• _YOUR INSTRUCTIONS_: Where an image appears in the data, omit it and reproduce the rest exactly.

Stored dataset items
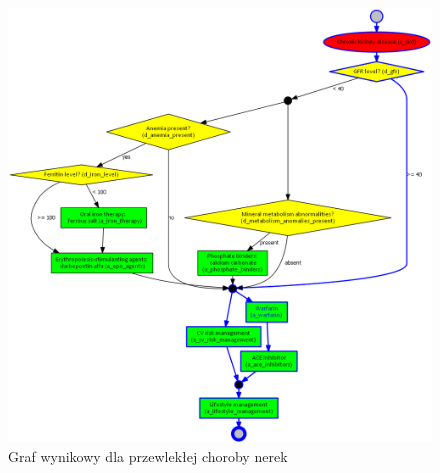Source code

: \begin{figure}[H]
\centering
\includegraphics[scale=0.4]{img/rozwiazanie1ckd-simplified-ver-5.png}
\caption{Graf wynikowy dla przewlekłej choroby nerek}
\label{fig:rozw_ckd}
\end{figure}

• _RESPONSE_:
Source code

: \begin{figure}[H]
\centering
\includegraphics[scale=0.4]{img/rozwiazanie1ckd-simplified-ver-5.png}
\caption{Graf wynikowy dla przewlekłej choroby nerek}
\label{fig:rozw_ckd}
\end{figure}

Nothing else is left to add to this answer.